Required work
Once you reach the line containing "right elbow: (175, 221)" in the data below, restate each line word for word up to and including the one containing "neck: (242, 285)".

Material provided

Content starts

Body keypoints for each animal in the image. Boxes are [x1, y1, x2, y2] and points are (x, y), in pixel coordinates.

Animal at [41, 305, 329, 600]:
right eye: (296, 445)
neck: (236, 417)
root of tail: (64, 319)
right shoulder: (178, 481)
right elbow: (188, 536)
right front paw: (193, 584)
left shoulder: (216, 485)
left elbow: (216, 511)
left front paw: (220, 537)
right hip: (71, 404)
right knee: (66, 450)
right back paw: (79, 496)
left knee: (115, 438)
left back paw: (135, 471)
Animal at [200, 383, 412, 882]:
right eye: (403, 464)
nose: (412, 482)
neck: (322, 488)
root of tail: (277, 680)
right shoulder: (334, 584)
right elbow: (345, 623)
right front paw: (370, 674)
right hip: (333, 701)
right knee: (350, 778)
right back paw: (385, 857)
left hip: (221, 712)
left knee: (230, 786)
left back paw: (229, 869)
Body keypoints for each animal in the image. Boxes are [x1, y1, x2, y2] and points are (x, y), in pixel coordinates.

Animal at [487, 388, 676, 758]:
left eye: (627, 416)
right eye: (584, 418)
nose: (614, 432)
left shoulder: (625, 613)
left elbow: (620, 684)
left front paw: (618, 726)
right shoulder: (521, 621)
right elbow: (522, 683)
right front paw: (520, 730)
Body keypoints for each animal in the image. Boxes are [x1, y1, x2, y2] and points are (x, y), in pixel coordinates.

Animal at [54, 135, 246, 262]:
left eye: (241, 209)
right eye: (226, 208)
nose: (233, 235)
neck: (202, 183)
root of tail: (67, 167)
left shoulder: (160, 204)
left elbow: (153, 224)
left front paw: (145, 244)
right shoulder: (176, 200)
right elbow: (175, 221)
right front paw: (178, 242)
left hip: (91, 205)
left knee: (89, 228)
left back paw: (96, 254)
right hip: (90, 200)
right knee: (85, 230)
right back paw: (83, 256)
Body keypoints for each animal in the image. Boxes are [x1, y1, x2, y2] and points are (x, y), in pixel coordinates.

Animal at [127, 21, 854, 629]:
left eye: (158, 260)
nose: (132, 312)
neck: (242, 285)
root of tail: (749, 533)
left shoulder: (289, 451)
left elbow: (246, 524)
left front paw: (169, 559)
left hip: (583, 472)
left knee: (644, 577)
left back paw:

Content ends
Content starts

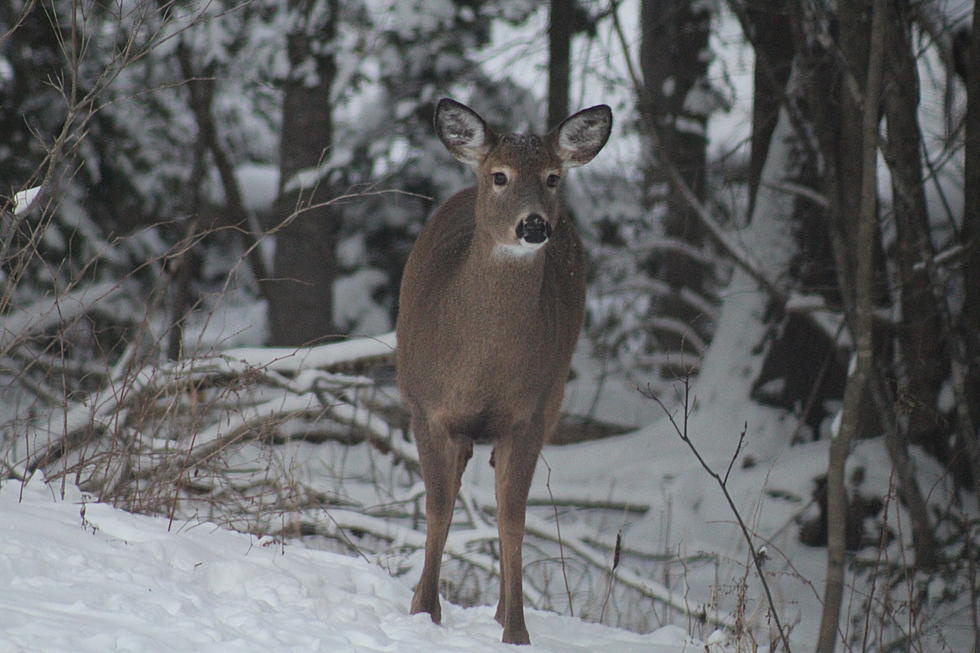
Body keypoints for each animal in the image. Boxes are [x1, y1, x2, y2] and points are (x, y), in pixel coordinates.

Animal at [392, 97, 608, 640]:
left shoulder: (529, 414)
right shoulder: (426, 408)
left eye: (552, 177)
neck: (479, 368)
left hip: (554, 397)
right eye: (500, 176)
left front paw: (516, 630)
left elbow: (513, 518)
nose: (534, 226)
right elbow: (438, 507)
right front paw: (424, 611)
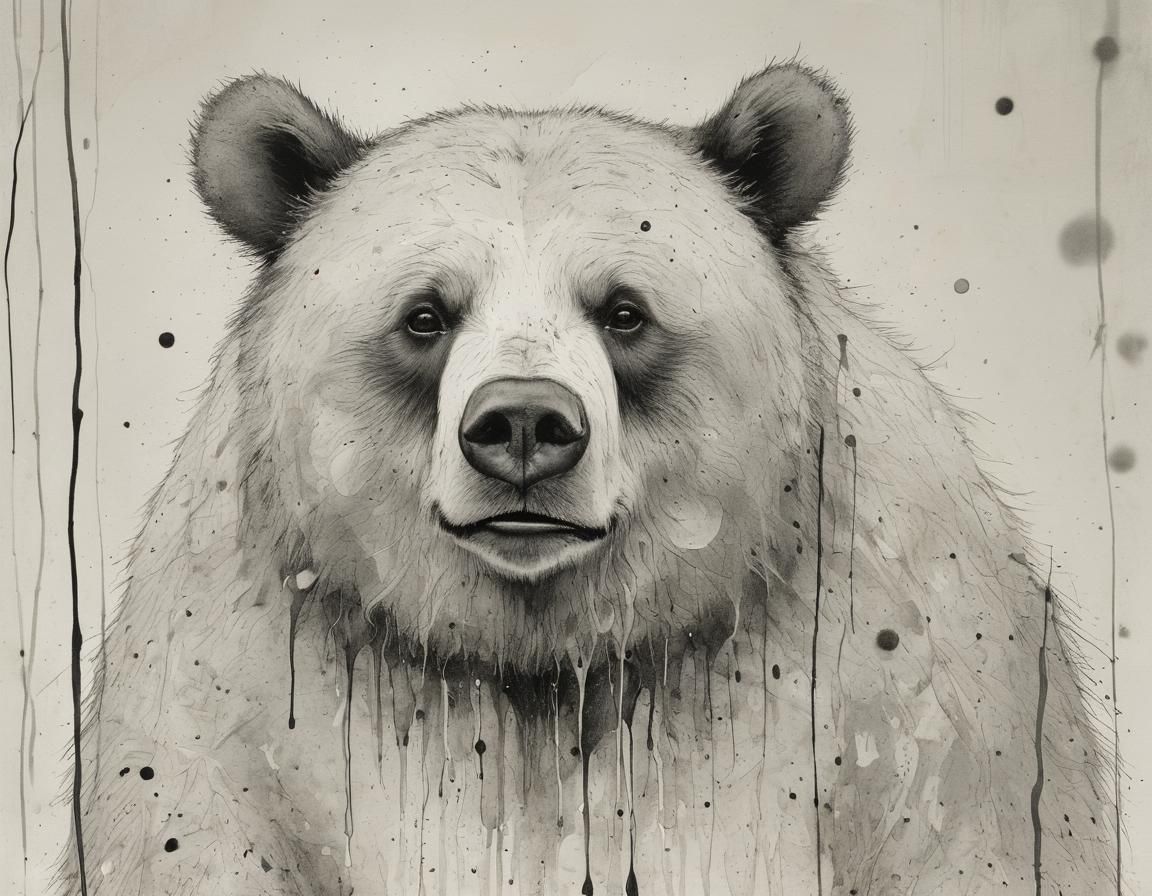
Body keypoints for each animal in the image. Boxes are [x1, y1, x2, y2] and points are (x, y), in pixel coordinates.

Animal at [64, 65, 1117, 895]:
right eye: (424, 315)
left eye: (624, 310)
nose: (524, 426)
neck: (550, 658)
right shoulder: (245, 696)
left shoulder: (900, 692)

Content ends

Your solution
right elbow: (175, 221)
right front paw: (178, 242)
left hip: (91, 205)
left knee: (89, 228)
left back paw: (96, 254)
right hip: (90, 200)
right knee: (85, 230)
right back paw: (83, 256)
Body keypoints for each animal in the image. Boxes are [x1, y1, x2, y2] and points are (x, y), in pixel coordinates.

Animal at [127, 21, 854, 629]:
left eye: (158, 260)
nose: (132, 312)
neck: (242, 285)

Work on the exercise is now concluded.